* _Stated task 1_: Please render every line of the taxonomy listing below as a JSON list of strings, one string per line, leaving out blank lines.

Runway Lighting: Eaton/Crouse-Hinds

Primary Benefit: Enhancing safety by reducing personal injury & aircraft damage during runway overruns, undershoots & veer-offs

The new safety features, estimated to cost about $223 million, are designed to significantly reduce personal injury and aircraft damage in the event of runway overruns, undershoots and veer-offs, per FAA Advisory Circular 150/5300-13. 

Jim Chiu, project manager at SFO, attributes the timely completion of the program to careful planning and a cooperative partnership among the Federal Aviation Administration (FAA), airport and its project partners. The airport’s high traffic volume (41+ million annual passengers) and unique geographic constraints made planning the project an especially challenging feat.

Because SFO is essentially landlocked, construction options were limited, Chiu explains. The airport’s four intersecting runways are sandwiched between the San Francisco Bay on the right and Highway 101 on the left. “There’s not a whole lot of real estate to make the safety area improvements the FAA required,” he says.

After considering multiple strategies, SFO employed two different methods to comply with the federal mandate. Extensions sufficed for the airport’s two longest runways, known as the 10-28s. But improving its North-South runways, 1R-19L and 1L-19R, was not as straightforward. Because they are shorter and primarily used for departures, the airport did not have the luxury of simply adding length, explains Chiu.

Instead, SFO installed an Engineered Material Arresting System (EMAS) from Zodiac Aerospace on both ends of both runways. Each is a bed of crushable concrete material similar to those used for runaway truck ramps on highways.

Phasing was critical for both portions of the RSA project, Chiu notes. Crews were able to complete most of Phase I, which focused on the 10-28s, during night-time shifts and a series of brief closures that lasted a couple of days, reports SFO Public Information Officer Doug Yakel.

Phase II was a different story, because there simply wasn’t an easy way to install the EMAS beds, Yakel relates. Planners conducted “extensive” delay analysis and considered the impact of various options on the airport, airlines and surrounding communities, he recalls. Ultimately, they determined that simultaneously closing the 1-19 runways was the most expedient to accomplish the work.

Simultaneous closures, however, required SFO to operate solely on the 10-28s throughout the summer. Fortunately, the strategy was not new to the airport, Yakel stresses. “It’s a configuration we sometimes go to based on wind conditions,” he explains. As such, air traffic controllers at SFO are very familiar with the associated procedures, and the airport felt good about the plan from a safety perspective, Yakel notes. 

Preparing for Delays

Planners scheduled the EMAS installations on runways 1L and 1R to begin in mid-May (2014), because much of the work required dry weather; and San Francisco typically receives the least rain during summer. Although the associated runway closures were at odds with airlines’ peak travel times, scheduled closures were deemed more desirable than less predictable weather- and construction-driven delays. 

As it turns out, delays during construction closures “matched very closely” with the planners’ predictions, reports Yakel. Computer models indicated that the airport could expect average delays of 15 to 20 minutes in good weather and up to 30 minutes in bad weather. Actual delays during good weather averaged about 15 minutes during peak traffic, and Yakel reports that delays in less-than-optimal weather were actually the same as if the airport had all four runways operational. (That said, the Bay Area airport is notoriously plagued by weather-related delays.)

* _Input records_:
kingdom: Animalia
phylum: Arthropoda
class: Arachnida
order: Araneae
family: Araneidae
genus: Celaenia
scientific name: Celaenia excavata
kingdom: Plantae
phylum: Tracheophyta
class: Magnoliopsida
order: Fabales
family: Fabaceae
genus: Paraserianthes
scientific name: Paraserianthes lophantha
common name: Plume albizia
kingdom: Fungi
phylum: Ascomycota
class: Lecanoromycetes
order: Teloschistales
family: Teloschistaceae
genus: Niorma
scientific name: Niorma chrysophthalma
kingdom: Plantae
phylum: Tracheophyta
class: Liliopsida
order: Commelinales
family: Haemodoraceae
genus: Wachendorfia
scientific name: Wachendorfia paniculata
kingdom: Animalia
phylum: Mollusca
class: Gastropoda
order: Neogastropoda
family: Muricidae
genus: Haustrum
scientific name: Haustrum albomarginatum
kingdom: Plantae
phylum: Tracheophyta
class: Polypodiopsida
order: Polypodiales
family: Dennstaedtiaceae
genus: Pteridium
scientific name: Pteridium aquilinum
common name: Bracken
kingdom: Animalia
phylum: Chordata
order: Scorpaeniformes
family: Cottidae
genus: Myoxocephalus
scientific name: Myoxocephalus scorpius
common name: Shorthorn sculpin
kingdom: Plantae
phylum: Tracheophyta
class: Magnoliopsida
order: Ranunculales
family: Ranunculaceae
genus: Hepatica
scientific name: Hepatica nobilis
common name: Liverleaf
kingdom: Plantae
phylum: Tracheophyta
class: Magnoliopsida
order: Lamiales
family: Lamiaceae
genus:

* _Stated task 2_: In the runway safety article above, what was the estimated cost of the new safety features?

* _Task result 1_:
[
  "kingdom: Animalia",
  "phylum: Arthropoda",
  "class: Arachnida",
  "order: Araneae",
  "family: Araneidae",
  "genus: Celaenia",
  "scientific name: Celaenia excavata",
  "kingdom: Plantae",
  "phylum: Tracheophyta",
  "class: Magnoliopsida",
  "order: Fabales",
  "family: Fabaceae",
  "genus: Paraserianthes",
  "scientific name: Paraserianthes lophantha",
  "common name: Plume albizia",
  "kingdom: Fungi",
  "phylum: Ascomycota",
  "class: Lecanoromycetes",
  "order: Teloschistales",
  "family: Teloschistaceae",
  "genus: Niorma",
  "scientific name: Niorma chrysophthalma",
  "kingdom: Plantae",
  "phylum: Tracheophyta",
  "class: Liliopsida",
  "order: Commelinales",
  "family: Haemodoraceae",
  "genus: Wachendorfia",
  "scientific name: Wachendorfia paniculata",
  "kingdom: Animalia",
  "phylum: Mollusca",
  "class: Gastropoda",
  "order: Neogastropoda",
  "family: Muricidae",
  "genus: Haustrum",
  "scientific name: Haustrum albomarginatum",
  "kingdom: Plantae",
  "phylum: Tracheophyta",
  "class: Polypodiopsida",
  "order: Polypodiales",
  "family: Dennstaedtiaceae",
  "genus: Pteridium",
  "scientific name: Pteridium aquilinum",
  "common name: Bracken",
  "kingdom: Animalia",
  "phylum: Chordata",
  "order: Scorpaeniformes",
  "family: Cottidae",
  "genus: Myoxocephalus",
  "scientific name: Myoxocephalus scorpius",
  "common name: Shorthorn sculpin",
  "kingdom: Plantae",
  "phylum: Tracheophyta",
  "class: Magnoliopsida",
  "order: Ranunculales",
  "family: Ranunculaceae",
  "genus: Hepatica",
  "scientific name: Hepatica nobilis",
  "common name: Liverleaf",
  "kingdom: Plantae",
  "phylum: Tracheophyta",
  "class: Magnoliopsida",
  "order: Lamiales",
  "family: Lamiaceae",
  "genus:"
]

* _Task result 2_: About $223 million.